Start Supplied text

Let's work through backprop for a single neuron step by step.

### Forward Pass:
1. $z = w^T x + b$ (linear combination)
2. $a = \sigma(z)$ (activation)
3. $L = \frac{1}{2}(y - a)^2$ (loss)

### Backward Pass (compute $\frac{\partial L}{\partial w}$ and $\frac{\partial L}{\partial b}$):

Using the chain rule:

$\frac{\partial L}{\partial w} = \frac{\partial L}{\partial a} \cdot \frac{\partial a}{\partial z} \cdot \frac{\partial z}{\partial w}$

Let's compute each piece:
1. $\frac{\partial L}{\partial a} = a - y$
2. $\frac{\partial a}{\partial z} = \sigma'(z) = \sigma(z)(1 - \sigma(z))$
3. $\frac{\partial z}{\partial w} = x$

Therefore:
$\frac{\partial L}{\partial w} = (a - y) \cdot \sigma'(z) \cdot x$

In [None]:
def sigmoid(z):
    return 1 / (1 + np.exp(-z))

def sigmoid_derivative(z):
    s = sigmoid(z)
    return s * (1 - s)

End Supplied text
Start Data lines

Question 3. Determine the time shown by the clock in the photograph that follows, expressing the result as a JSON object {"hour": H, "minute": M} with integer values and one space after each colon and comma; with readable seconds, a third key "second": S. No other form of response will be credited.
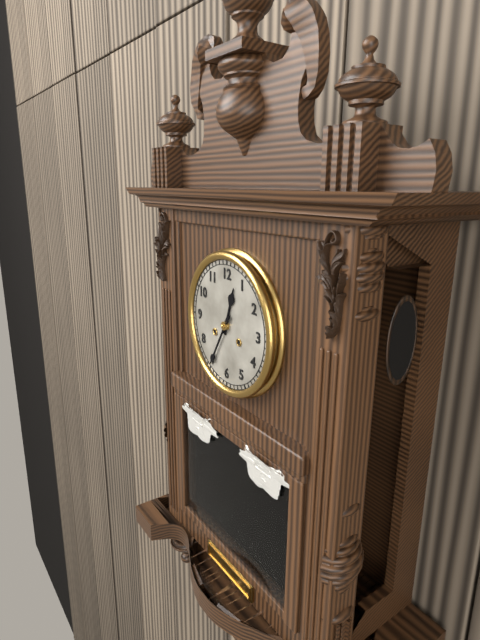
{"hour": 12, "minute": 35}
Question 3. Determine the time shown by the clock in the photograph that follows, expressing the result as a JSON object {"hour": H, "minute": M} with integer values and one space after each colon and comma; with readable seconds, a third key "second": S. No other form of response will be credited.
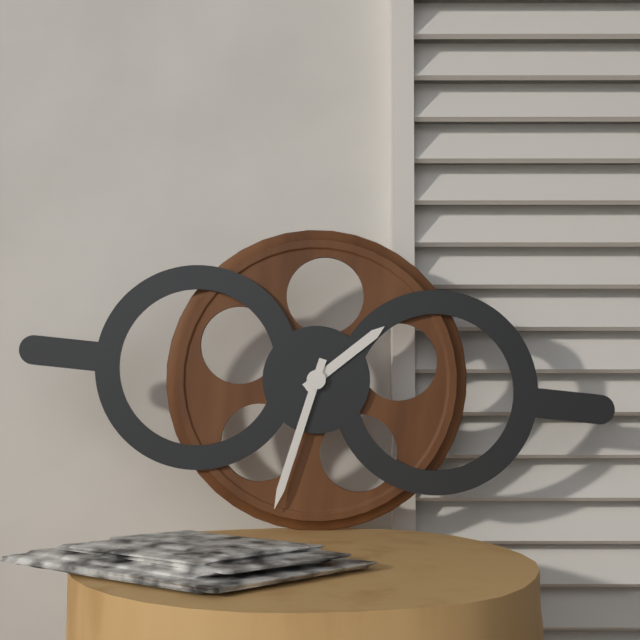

End Data lines

Exercise instructions |
1. Repeat the backprop walkthrough starting with "Let's compute each" and going on through "(1 + np.exp(-z))", and substitute "factor" for "piece".
2. Condense the paragraph of the backprop walkthrough that begins "Let's compute each piece" into a single sentence that keeps all three results.

Worked answers |
1.
Let's compute each factor:
1. $\frac{\partial L}{\partial a} = a - y$
2. $\frac{\partial a}{\partial z} = \sigma'(z) = \sigma(z)(1 - \sigma(z))$
3. $\frac{\partial z}{\partial w} = x$

Therefore:
$\frac{\partial L}{\partial w} = (a - y) \cdot \sigma'(z) \cdot x$

In [None]:
def sigmoid(z):
    return 1 / (1 + np.exp(-z))

2. The three factors are $\frac{\partial L}{\partial a} = a - y$, $\frac{\partial a}{\partial z} = \sigma'(z) = \sigma(z)(1 - \sigma(z))$, and $\frac{\partial z}{\partial w} = x$.